Isaac's talked about Saul Alinsky's classic Rules for Radicals quite a bit in the past, so I finally got it from the library and started reading. It's good, very good and very interesting, especially in the context of current events. But as I was reading it, a thought popped into my head, "Well, this is neat, but it has nothing to do with theatre." It was kind of jarring. It's a book about passionate change and ways of connecting with your community and making a better world. These are things that have nothing to do with theatre? In a way, no. Not at all.

They have everything to do with theatre-making, the act of creating theatre, the kind of theatre you may want to do. Everything to do with creating a theatre company from scratch. All of that is good. But it doesn't have much to do with making existing theatres better. Because they're all banana republics.

This may not be the most relevatory concept. But when I'm thinking about our delusions about theatre, this is high on my list. Thinking about some of the things that Isaac says here (which set off a whole other thing) about trying to make an argument and the fine line we out here in the theatre blogosphere tread between making our points forcefully and pissing off the powers that be just to piss them off, I realized that, in a way, it doesn't matter. Our good arguments about doing things differently, our passionate discussions about new concepts and approaches, none of that matters. Because, unlike a political discussion or movement, the folks on the inside are not going to change. Period. They're under no pressure to change. Seriously, we could send every single playwright in New York to protest outside of the Manhattan Theatre Club and there's no way Lynne Meadow is going to change her tune. She doesn't answer to us. In fact, she doesn't really answer to anyone. I suppose, at the end of the day, she does answer to the board, but not necessarily.

That's the reality. What makes it all delusional is that everything we do is couched in the language of democracy. Theatre are service organizations, responding to a urgent need in the community. In all of the language, both the institutional language and the personal language, they're building homes for artists, or serving the craft. Always humble servants, doing what the best they can for the people. We treat them as such, as responsive, public service organizations. If we bloggers, or journalists or enough artists make enough noise, we'll get them to change their ways. I don't think we can, or we will. They don't work in a democracy. The sooner we can let that go, the better theatres we can make. If we're honest with ourselves about how it works, we can be honest with our audiences and our funders and our artists. But muddying the water by pretending to be open to suggestion and ideas just confuses everyone involved.


***UPDATE***

So. The update that comes right with the original piece. I had that whole post rattling around in my head for a couple of days and just didn't get a chance to write it down. I felt really good about it, really good about my points. Yeah, this really nails it, I thought. And then, today, I read this. (In case you missed it, here's some background.) And my whole thesis comes crashing down. Because right there is a case of concentrated, public agitation causing changes at a theatre. Maybe it's the exception to the rule. Maybe it's a portent of things to come. We'll see...
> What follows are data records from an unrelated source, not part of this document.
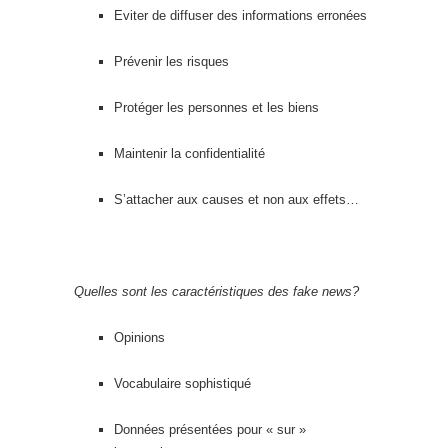
Eviter de diffuser des informations erronées
Prévenir les risques
Protéger les personnes et les biens
Maintenir la confidentialité
S’attacher aux causes et non aux effets…
Quelles sont les caractéristiques des fake news?
Opinions
Vocabulaire sophistiqué
Données présentées pour « sur »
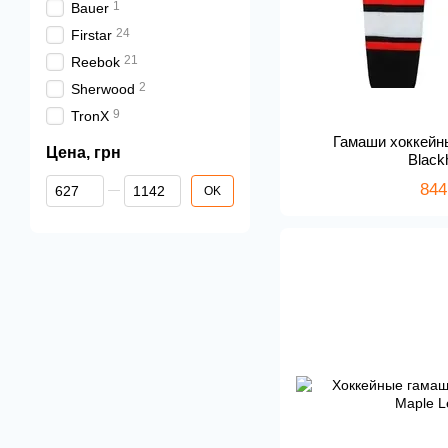
1
Bauer
24
Firstar
21
Reebok
2
Sherwood
9
TronX
Гамаши хоккейн
Цена, грн
Blac
От Цена, грн
До Цена, грн
844
OK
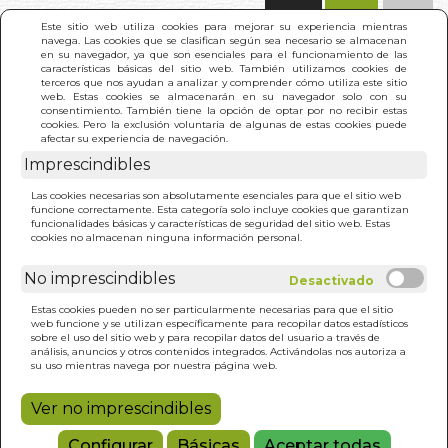
(0)
Este sitio web utiliza cookies para mejorar su experiencia mientras
navega. Las cookies que se clasifican según sea necesario se almacenan
en su navegador, ya que son esenciales para el funcionamiento de las
características básicas del sitio web. También utilizamos cookies de
terceros que nos ayudan a analizar y comprender cómo utiliza este sitio
web. Estas cookies se almacenarán en su navegador solo con su
consentimiento. También tiene la opción de optar por no recibir estas
cookies. Pero la exclusión voluntaria de algunas de estas cookies puede
afectar su experiencia de navegación.
Imprescindibles
INICIO
>
AMAR LO QUE ES (B4P)
Las cookies necesarias son absolutamente esenciales para que el sitio web
funcione correctamente. Esta categoría solo incluye cookies que garantizan
funcionalidades básicas y características de seguridad del sitio web. Estas
cookies no almacenan ninguna información personal.
No imprescindibles
Estas cookies pueden no ser particularmente necesarias para que el sitio
web funcione y se utilizan específicamente para recopilar datos estadísticos
sobre el uso del sitio web y para recopilar datos del usuario a través de
análisis, anuncios y otros contenidos integrados. Activándolas nos autoriza a
su uso mientras navega por nuestra página web.
Ver no imprescindibles
Configurar
Básicas
Aceptar todas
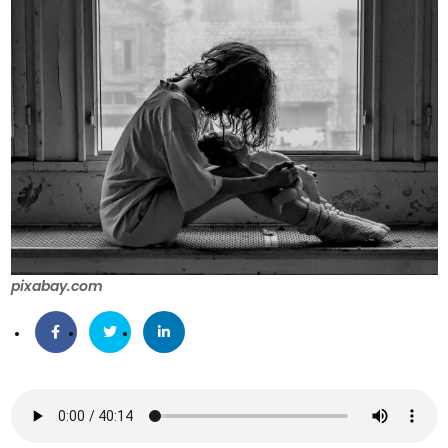
pixabay.com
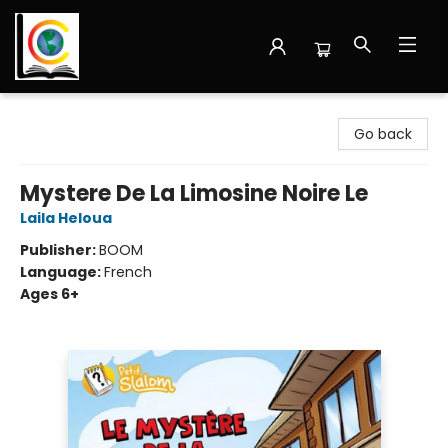
Librairie Cote Ouest
Go back
Mystere De La Limosine Noire Le
Laila Heloua
Publisher:
BOOM
Language:
French
Ages 6+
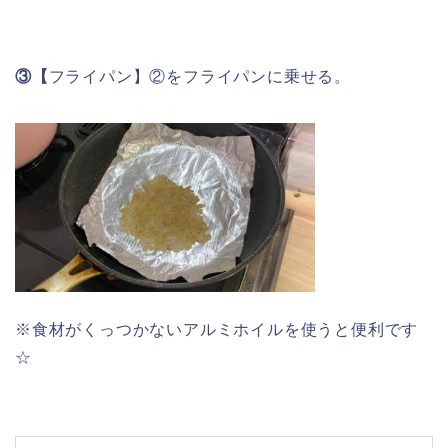
③【
フライパン】②をフライパンに乗せる。
※食材がくっつかないアルミホイルを使うと便利です
☆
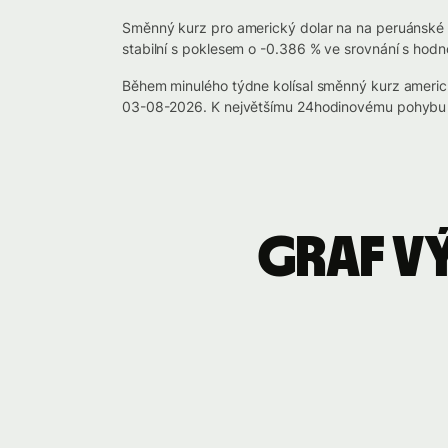
Směnný kurz pro americký dolar na na peruánské s
stabilní s poklesem o -0.386 % ve srovnání s hodn
Během minulého týdne kolísal směnný kurz americ
03-08-2026. K největšímu 24hodinovému pohybu c
Graf v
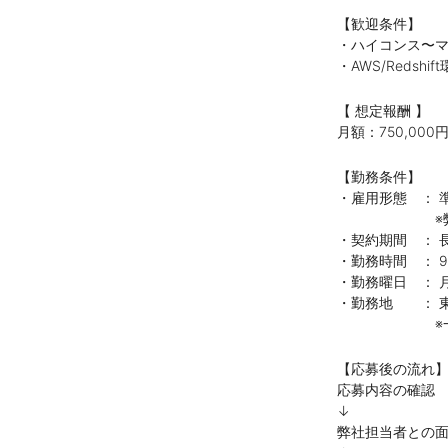
【歓迎条件】
・ハイコンス〜
・AWS/Redsh
【 想定報酬 】
月額：750,000円
【勤務条件】
・雇用形態 ： 
※弊社と契約
・契約期間 ： 
・勤務時間 ： 9:0
・勤務曜日 ： 
・勤務地 ： 東
※一部リモー
【応募後の流れ
応募内容の確認
↓
弊社担当者との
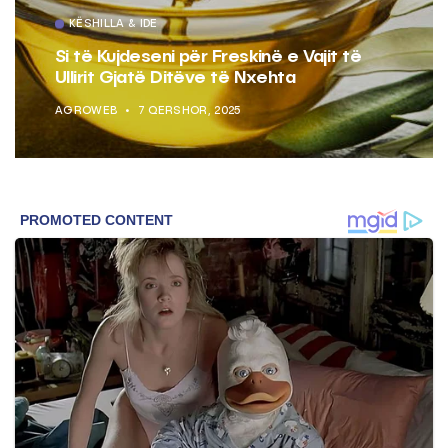
KËSHILLA & IDE
Si të Kujdeseni për Freskinë e Vajit të
Ullirit Gjatë Ditëve të Nxehta
AGROWEB
7 QERSHOR, 2025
Meanwhile, back on the internet...

I step away from the keyboard for a couple of days and all sorts of things happen. Who says the blogosphere is boring? Did I say that? I meant thrilling, exciting and all kinds of fun. Yeah, that's totally what I meant.

I'm not even sure where to start with all of this. Honestly. My mind, which likes to tie things together into one overarching set of problems and questions is straining to bring these disparate strands into one argument. But I don't think it's going to happen. And I don't want to write one long blathering post (I know, weird) hitting all of it. I had a post cooking the other day, so maybe I'll start there. I don't really need to sleep tonight anyway.